The idea of the “guilty pleasure” song is something that I believe to be symptomatic of a larger problem among certain music listeners, especially those who tend to think of music in terms of objective evaluation. Some, including myself, often pigeonhole themselves into a position where they can only show vocal support for music that the higher powers (review sites like Pitchfork) of the industry deem to be of exceptional quality. The blame for this is not on the reviewers themselves, but on the importance placed on the reviews by listeners who seek to separate themselves from the masses whose tastes, which often include pop music among other popular artists, they’ve determined to be beneath them. So, when someone with this mentality comes across a song or album they enjoy that conflicts with the world of top-tier music that they’ve created for themselves, they hold these feelings at arms-length, lest they be associated with plebeian tunes.

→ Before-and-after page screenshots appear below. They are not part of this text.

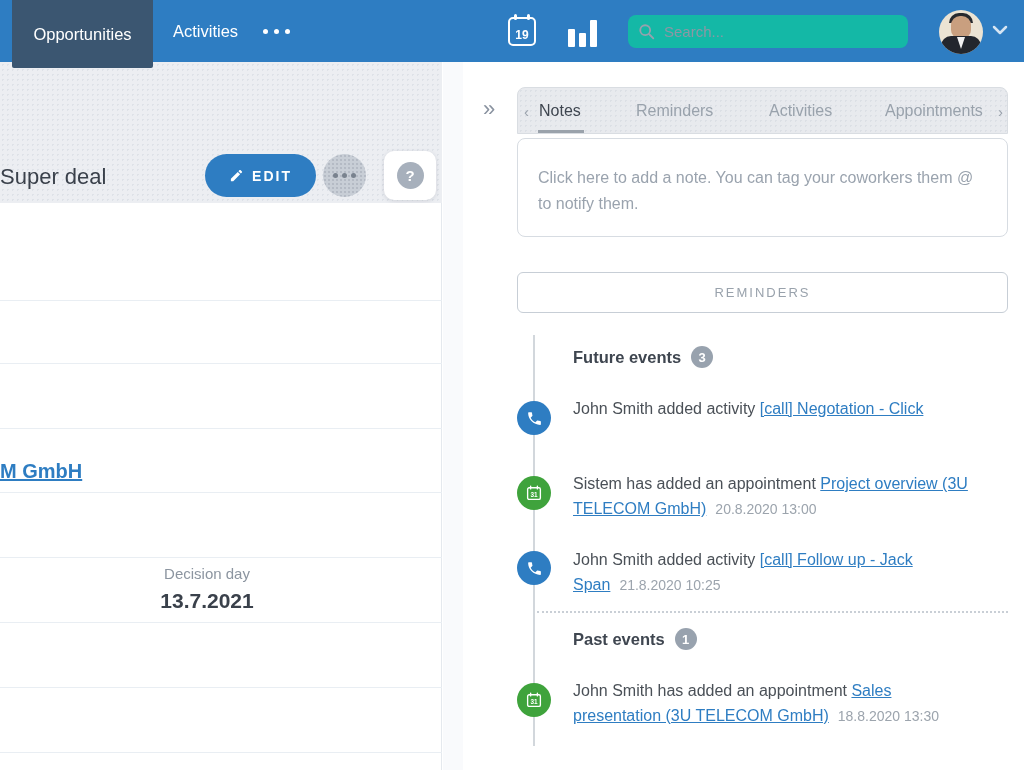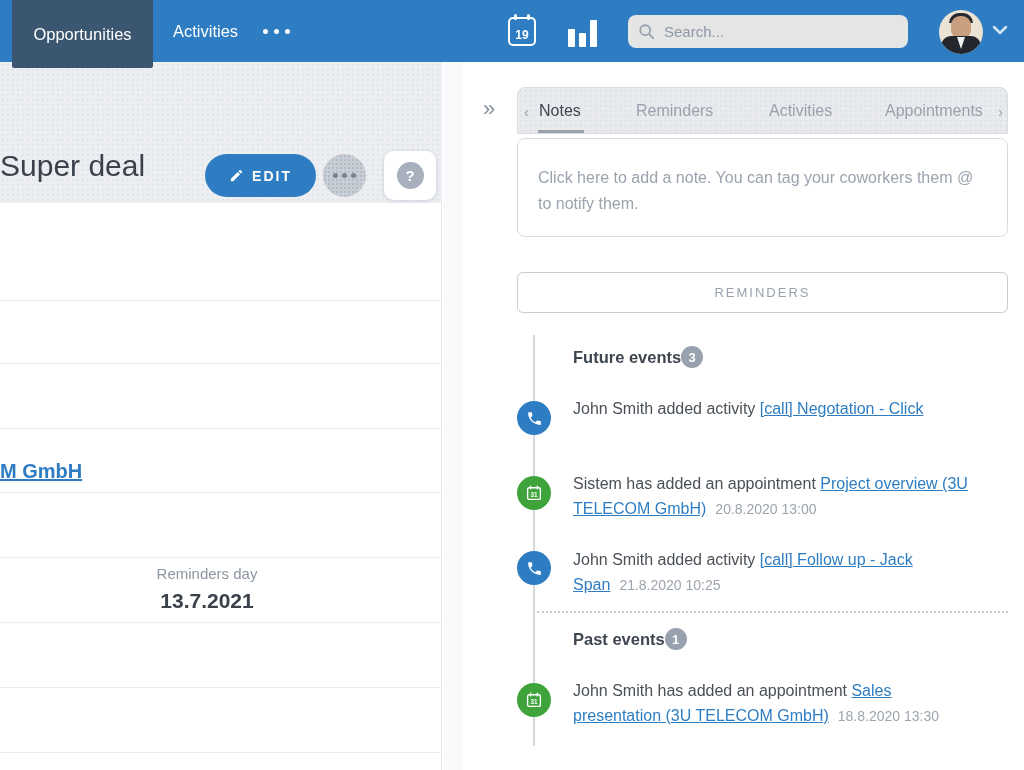--- a/index.html
+++ b/index.html
@@ -15,36 +15,36 @@
   .nav-more i { width:5px; height:5px; border-radius:50%; background:#fff; display:block; }
   .cal-icon { position:absolute; left:508px; top:17px; width:28px; height:29px; border:2px solid #fff; border-radius:5px;
     color:#fff; font-size:12px; font-weight:bold; display:flex; align-items:flex-end; justify-content:center; padding-bottom:2px; }
   .cal-icon:before { content:""; position:absolute; left:4px; top:-5px; width:3px; height:6px; background:#fff; border-radius:2px; }
   .cal-icon:after  { content:""; position:absolute; right:4px; top:-5px; width:3px; height:6px; background:#fff; border-radius:2px; }
   .bars-icon { position:absolute; left:568px; top:20px; width:32px; height:27px; }
   .bars-icon i { position:absolute; bottom:0; width:7px; background:#fff; border-radius:1px; display:block; }
   .bars-icon .b1 { left:0;  height:18px; }
   .bars-icon .b2 { left:11px; height:14px; }
   .bars-icon .b3 { left:22px; height:27px; }
-  .searchbox { position:absolute; left:628px; top:15px; width:280px; height:33px; background:#e5e5e5; border-radius:8px;
+  .searchbox { position:absolute; left:628px; top:15px; width:280px; height:33px; background:#14b8a6; border-radius:8px;
     display:flex; align-items:center; padding:0 10px; }
   .searchbox input { border:none; background:transparent; outline:none; font-size:15px; color:#47505c; width:100%;
     font-family:"Liberation Sans","DejaVu Sans",sans-serif; }
   .searchbox input::placeholder { color:#8D97A4; }
   .avatar { position:absolute; left:939px; top:10px; width:44px; height:44px; border-radius:50%; background:#EBE3D3; overflow:hidden; }
   .avatar .head { position:absolute; left:12px; top:6px; width:20px; height:22px; background:#C99F7F; border-radius:9px 9px 8px 8px; }
   .avatar .hair { position:absolute; left:10px; top:3px; width:24px; height:10px; background:#27292e; border-radius:10px 10px 0 0; }
   .avatar .suit { position:absolute; left:2px; top:26px; width:40px; height:18px; background:#23262d; border-radius:10px 10px 0 0; }
   .avatar .shirt { position:absolute; left:18px; top:27px; width:8px; height:12px; background:#f2f2f2; clip-path:polygon(0 0,100% 0,50% 100%); }
   .user-caret { position:absolute; left:992px; top:24px; }
 
   
   .deal-header { position:absolute; left:0; top:62px; width:442px; height:141px; background:#ECEEF2;
     background-image:radial-gradient(circle, rgba(150,162,180,.16) 1px, transparent 1px); background-size:5px 5px; }
-  .deal-title { position:absolute; left:0; top:87px; font-size:30px; color:#3A414B; }
+  .deal-title { position:absolute; left:0; top:102px; font-size:22px; color:#3A414B; }
   .edit-btn { position:absolute; left:205px; top:92px; width:111px; height:43px; border-radius:22px; background:#2E7DC2; border:none;
     color:#fff; font-size:14px; font-weight:bold; letter-spacing:2px; display:flex; align-items:center; justify-content:center; gap:8px; cursor:pointer;
     font-family:"Liberation Sans","DejaVu Sans",sans-serif; }
   .more-btn { position:absolute; left:323px; top:92px; width:43px; height:43px; border-radius:50%; background:#C8CED6; border:none;
     display:flex; align-items:center; justify-content:center; gap:4px; cursor:pointer;
     background-image:radial-gradient(circle, rgba(120,130,145,.25) 1px, transparent 1px); background-size:4px 4px; }
   .more-btn i { width:5px; height:5px; border-radius:50%; background:#79828E; display:block; }
   .help-btn { position:absolute; left:384px; top:89px; width:52px; height:49px; border-radius:10px; background:#fff; border:none;
     box-shadow:0 1px 4px rgba(40,50,70,.14); display:flex; align-items:center; justify-content:center; cursor:pointer; }
   .help-btn .q { width:27px; height:27px; border-radius:50%; background:#A7B0BC; color:#fff; font-size:15px; font-weight:bold;
@@ -82,21 +82,21 @@
   .toggle { position:absolute; left:517px; top:272px; width:491px; height:41px; border:1px solid #C7CED6; border-radius:6px;
     display:flex; overflow:hidden; background:#fff; }
   .toggle .seg { flex:1; display:flex; align-items:center; justify-content:center; font-size:13px; letter-spacing:2px;
     color:#99A2AC; cursor:pointer; }
   .toggle .seg.active { background:#DBDFE4; color:#3F4650;
     background-image:radial-gradient(circle, rgba(140,152,170,.18) 1px, transparent 1px); background-size:5px 5px;
     border-right:1px solid #C7CED6; }
 
   .tl-line { position:absolute; left:533px; top:335px; width:2px; height:411px; background:#D2D7DC; }
   .tl-dotted { position:absolute; left:537px; top:611px; width:471px; border-top:2px dotted #C9CFD6; }
-  .tl-head { position:absolute; left:573px; display:flex; align-items:center; }
+  .tl-head { position:absolute; left:573px; display:flex; align-items:center; gap:10px; }
   .tl-head .txt { font-size:16.5px; font-weight:bold; color:#3F4650; }
   .tl-badge { width:22px; height:22px; border-radius:50%; background:#98A2AE; color:#fff; font-size:13px; font-weight:bold;
     display:flex; align-items:center; justify-content:center; }
   .ev-icon { position:absolute; left:517px; width:34px; height:34px; border-radius:50%; display:flex; align-items:center; justify-content:center; }
   .ev-icon.call { background:#2E7DC2; }
   .ev-icon.appt { background:#3FA33C; }
   .ev-l { position:absolute; left:573px; white-space:nowrap; font-size:16px; color:#4A5057; line-height:21px; }
   .ev-l a { color:#2E7DC2; text-decoration:underline; cursor:pointer; }
   .ev-ts { font-size:14px; color:#9CA4AD; margin-left:9px; }
 </style>
@@ -174,21 +174,21 @@
   <div class="rowline" style="top:300px"></div>
   <div class="rowline" style="top:363px"></div>
   <div class="rowline" style="top:428px"></div>
   <div class="rowline" style="top:492px"></div>
   <div class="rowline" style="top:557px"></div>
   <div class="rowline" style="top:622px"></div>
   <div class="rowline" style="top:687px"></div>
   <div class="rowline" style="top:752px"></div>
   <a class="company-link">M GmbH</a>
   <div class="decision">
-    <div class="lbl">Reminders day</div>
+    <div class="lbl">Decision day</div>
     <div class="val">13.7.2021</div>
   </div>
 
   <div class="gutter"></div>
   <div class="collapse">»</div>
 
   <div class="ptabs">
     <div class="ptab-chev" style="left:6px">‹</div>
     <div class="ptab active" style="left:21px">Notes</div>
     <div class="ptab" style="left:118px">Reminders</div>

I see this pattern of behavior as harmful because it causes the individual to suppress genuine feelings of enjoyment and pleasure in favor of turning their musical experience into an endless, meaningless puzzle where you only express interest in music that fits into your arbitrary guidelines. Enjoying music should never be so mechanical. The celebration of the music should never be downgraded to the cold calculation of what is and isn’t acceptable to love. I do think the discussion of music’s quality and the subsequent evaluation of those aspects is not a bad thing in itself. Being able to passionately engage with this art form is being able to critique it and break it down to its inner organs. The problem arises when you begin to only see music from that perspective, and that creates this culture where we base our opinions off of what The Needle Drop says rather than how we truly feel about the music.

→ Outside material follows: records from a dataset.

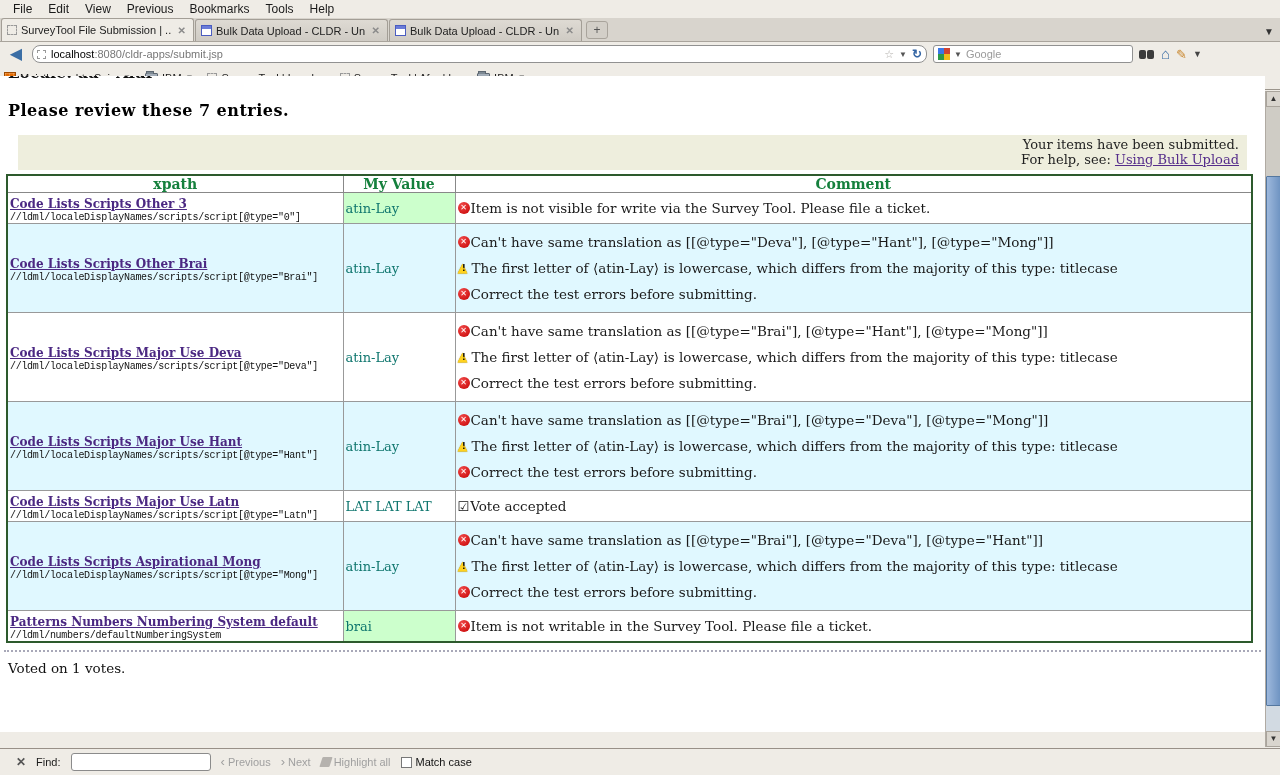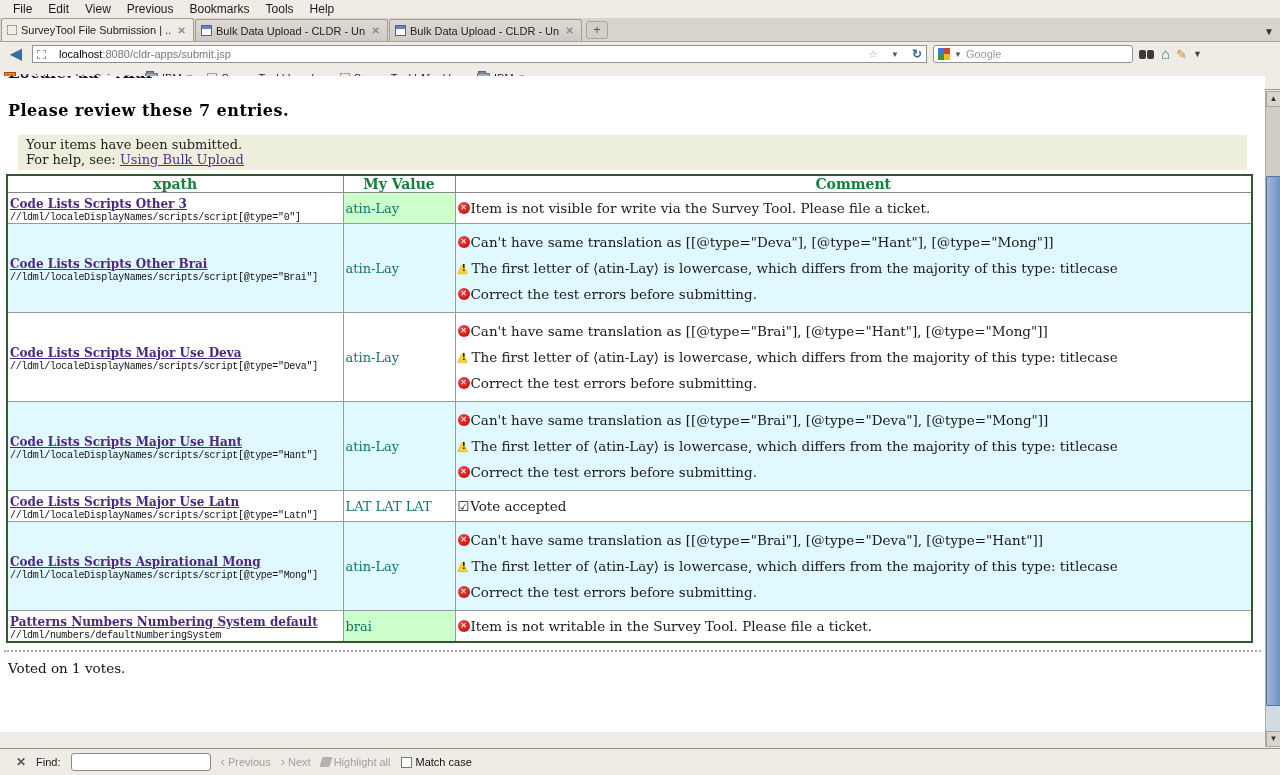--- a/index.html
+++ b/index.html
@@ -17,21 +17,21 @@
   .tab-title { font-size:11px; color:#222; white-space:nowrap; overflow:hidden; flex:1; }
   .tab-close { font-size:10px; font-weight:bold; color:#8a8a8a; padding:0 2px; }
   .fav-dashed { width:10px; height:10px; border:1px dashed #999; flex:none; }
   .fav-app { width:11px; height:11px; border:1px solid #4a5cc0; background:linear-gradient(#6b7cd8 0 3px, #ffffff 3px); flex:none; }
   .newtab-btn { width:22px; height:18px; margin:0 0 2px 3px; border:1px solid #a9a49c; border-radius:3px; background:#d3cfc8; color:#555; font-size:12px; text-align:center; line-height:16px; }
   .tab-overflow { margin-left:auto; margin-bottom:4px; margin-right:6px; font-size:10px; color:#333; }
 
   
   .navbar { position:absolute; top:42px; left:0; right:0; height:24px; background:#efece6; display:flex; align-items:center; padding:0 6px; gap:6px; }
   .back-btn { font-size:16px; color:#3b6ea5; line-height:18px; width:20px; text-align:center; }
-  .urlbar { flex:1; max-width:895px; height:18px; background:#fff; border:1px solid #919191; border-radius:0; display:flex; align-items:center; padding:0 4px; gap:13px; }
+  .urlbar { flex:1; max-width:895px; height:18px; background:#fff; border:1px solid #919191; border-radius:8px; display:flex; align-items:center; padding:0 4px; gap:5px; }
   .url-dashed { width:9px; height:9px; border:1px dashed #999; flex:none; }
   .url-text { font-size:11px; color:#777; white-space:nowrap; overflow:hidden; flex:1; }
   .url-text b { color:#000; font-weight:normal; }
   .url-star { color:#b5b2ae; font-size:11px; }
   .caret { font-size:8px; color:#555; }
   .url-reload { color:#3465a4; font-size:12px; font-weight:bold; }
   .searchbar { width:200px; height:18px; background:#fff; border:1px solid #919191; border-radius:3px; display:flex; align-items:center; padding:0 4px; gap:4px; }
   .g-logo { width:12px; height:12px; flex:none; background:
       linear-gradient(90deg,#3b78e7 50%,#cf4332 50%) top / 100% 50% no-repeat,
       linear-gradient(90deg,#2d9948 50%,#f1bd19 50%) bottom / 100% 50% no-repeat; }
@@ -50,21 +50,21 @@
       background-image:linear-gradient(#fff3 1px,transparent 1px),linear-gradient(90deg,#fff3 1px,transparent 1px); background-size:4px 4px; }
   .bm-folder { width:13px; height:10px; background:linear-gradient(#a8b2bd,#7d8994); border:1px solid #5d6771; border-radius:1px; position:relative; }
   .bm-folder::before { content:""; position:absolute; top:-3px; left:0; width:6px; height:2px; background:#7d8994; border:1px solid #5d6771; border-bottom:none; }
   .bm-dashed { width:10px; height:10px; border:1px dashed #999; }
 
   
   .content { position:absolute; top:76px; left:0; right:15px; height:656px; background:#fff; overflow:hidden; font-family:"DejaVu Serif","Liberation Serif",serif; }
   .clipped-head { height:6px; overflow:hidden; }
   .clipped-head div { font-size:16px; font-weight:bold; margin:-13px 0 0 8px; color:#111; }
   .page-heading { font-size:16px; font-weight:bold; color:#000; margin:19px 0 0 8px; letter-spacing:0.5px; }
-  .infobox { margin:15px 18px 2px 18px; background:#eeeedd; padding:2px 8px 3px 8px; font-size:13px; color:#222; line-height:15px; }
+  .infobox { margin:15px 18px 2px 18px; background:#eeeedd; padding:2px 8px 3px 8px; font-size:13px; color:#222; line-height:15px;text-align:right; }
   .infobox a { color:#552d8b; }
 
   table.review { table-layout:fixed; width:1247px; margin-left:6px; margin-top:4px; border-collapse:collapse; border:2px solid #2d5a2d; font-family:"DejaVu Serif","Liberation Serif",serif; }
   table.review th { font-size:14px; font-weight:bold; color:#15803d; text-align:center; padding:0; border:1px solid #888; height:15px; }
   table.review td { border:1px solid #999; vertical-align:middle; padding:0 2px; }
   tr.shade { background:#e0f8ff; }
   tr.short { height:26px; }
   tr.tall  { height:87px; }
   td.c-xpath a { font-size:12px; font-weight:bold; color:#4b2882; }
   td.c-xpath .xp { font-family:Liberation Mono, monospace; font-size:10px; color:#111; letter-spacing:-0.3px; }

The fact that a majority of “guilty pleasure” songs are typically radio hits or pop songs from another era is no coincidence. If you’re like me, you remember getting into music in your early teenage years and getting caught up in the anti-pop hysteria that were the early Justin Bieber years, where everything that was on the radio was trash and they didn’t make good popular music anymore. Some grew out of that mindset as they matured, but some of the stigmas still remained, reinforced especially by those who still hang on to that juvenile hatred of every piece of music that didn’t align with their narrow world view. Some of these people were your friends, and while they grew into a newer kind of snobbery and pretension, they stayed your friends, so when you listen to one of these songs, you feel guilty because you think of what your peers might think instead of what you think. You feel guilty because that little voice in the back of your head tells you that this song is not worth your positive emotions, that you know this song is bad. So you conceal yourself in a bulletproof shroud of irony, where you can’t be harmed by insults because you don’t really enjoy it (although, you do), you just like to act like you enjoy it.

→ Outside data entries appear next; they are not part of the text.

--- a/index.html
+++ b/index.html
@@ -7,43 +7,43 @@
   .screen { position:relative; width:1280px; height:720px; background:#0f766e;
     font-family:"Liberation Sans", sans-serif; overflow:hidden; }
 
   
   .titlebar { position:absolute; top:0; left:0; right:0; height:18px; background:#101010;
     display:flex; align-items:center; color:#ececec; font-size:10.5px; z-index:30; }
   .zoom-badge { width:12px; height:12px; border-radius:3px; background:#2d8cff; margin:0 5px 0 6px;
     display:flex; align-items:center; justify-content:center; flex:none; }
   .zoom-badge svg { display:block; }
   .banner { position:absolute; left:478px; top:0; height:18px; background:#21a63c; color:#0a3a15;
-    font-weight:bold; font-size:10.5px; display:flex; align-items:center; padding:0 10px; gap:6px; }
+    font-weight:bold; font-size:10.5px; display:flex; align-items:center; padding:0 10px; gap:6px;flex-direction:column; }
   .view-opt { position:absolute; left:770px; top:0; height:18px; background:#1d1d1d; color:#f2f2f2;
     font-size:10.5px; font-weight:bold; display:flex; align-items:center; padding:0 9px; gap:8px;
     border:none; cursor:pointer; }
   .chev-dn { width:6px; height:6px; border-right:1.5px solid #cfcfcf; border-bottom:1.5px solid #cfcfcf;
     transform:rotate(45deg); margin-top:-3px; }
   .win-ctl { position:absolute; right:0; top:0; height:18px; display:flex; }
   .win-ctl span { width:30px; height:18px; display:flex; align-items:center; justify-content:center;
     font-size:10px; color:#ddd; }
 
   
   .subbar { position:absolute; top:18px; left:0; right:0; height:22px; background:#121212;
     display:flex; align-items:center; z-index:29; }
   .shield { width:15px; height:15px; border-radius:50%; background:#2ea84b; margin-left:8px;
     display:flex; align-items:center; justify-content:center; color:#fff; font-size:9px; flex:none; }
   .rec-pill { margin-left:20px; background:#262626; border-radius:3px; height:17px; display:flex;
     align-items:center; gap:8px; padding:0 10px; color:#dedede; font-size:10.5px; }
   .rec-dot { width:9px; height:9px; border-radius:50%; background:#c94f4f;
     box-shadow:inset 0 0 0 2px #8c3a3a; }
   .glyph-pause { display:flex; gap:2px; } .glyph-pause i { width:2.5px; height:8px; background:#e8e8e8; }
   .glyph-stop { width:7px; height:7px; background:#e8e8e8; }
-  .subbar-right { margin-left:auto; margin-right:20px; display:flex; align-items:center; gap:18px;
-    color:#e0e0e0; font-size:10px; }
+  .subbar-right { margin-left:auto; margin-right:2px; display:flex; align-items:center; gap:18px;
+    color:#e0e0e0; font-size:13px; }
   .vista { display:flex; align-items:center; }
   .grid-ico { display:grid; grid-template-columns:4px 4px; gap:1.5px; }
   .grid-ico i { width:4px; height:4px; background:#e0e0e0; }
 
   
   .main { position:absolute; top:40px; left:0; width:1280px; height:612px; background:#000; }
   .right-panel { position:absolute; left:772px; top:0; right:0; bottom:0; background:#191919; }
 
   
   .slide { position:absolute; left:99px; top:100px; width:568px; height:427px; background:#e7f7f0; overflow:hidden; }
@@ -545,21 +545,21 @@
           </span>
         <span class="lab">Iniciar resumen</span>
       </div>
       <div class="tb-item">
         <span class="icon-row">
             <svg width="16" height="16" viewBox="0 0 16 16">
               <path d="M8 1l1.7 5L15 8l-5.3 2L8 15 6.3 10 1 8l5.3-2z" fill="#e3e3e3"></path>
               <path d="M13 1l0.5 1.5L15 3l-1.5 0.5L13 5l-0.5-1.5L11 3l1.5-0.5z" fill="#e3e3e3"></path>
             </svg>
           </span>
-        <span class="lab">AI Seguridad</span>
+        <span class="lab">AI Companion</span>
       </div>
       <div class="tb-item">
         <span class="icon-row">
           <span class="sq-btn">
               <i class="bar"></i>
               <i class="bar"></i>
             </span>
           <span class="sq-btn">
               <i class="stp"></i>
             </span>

Generally, I think more people should take genuine pride in the art they enjoy. You should never feel bad for liking something as innocent as a pop song just because you run with a group that shuns the non-critically acclaimed. In the realm of music, “guilty” is not a word that should describe the feeling you get when you hear a song that you gives you a feeling of excitement, nostalgia and unbridled joy. When you’re relaying an experience you’ve had with a song or another piece of art, it should come from a place of utmost sincerity, because you deserve better than to constantly hide behind the mask of irony that keeps you from displaying true emotion. This cynicism is a small instance of toxicity that threatens to poison a larger well. Work against it.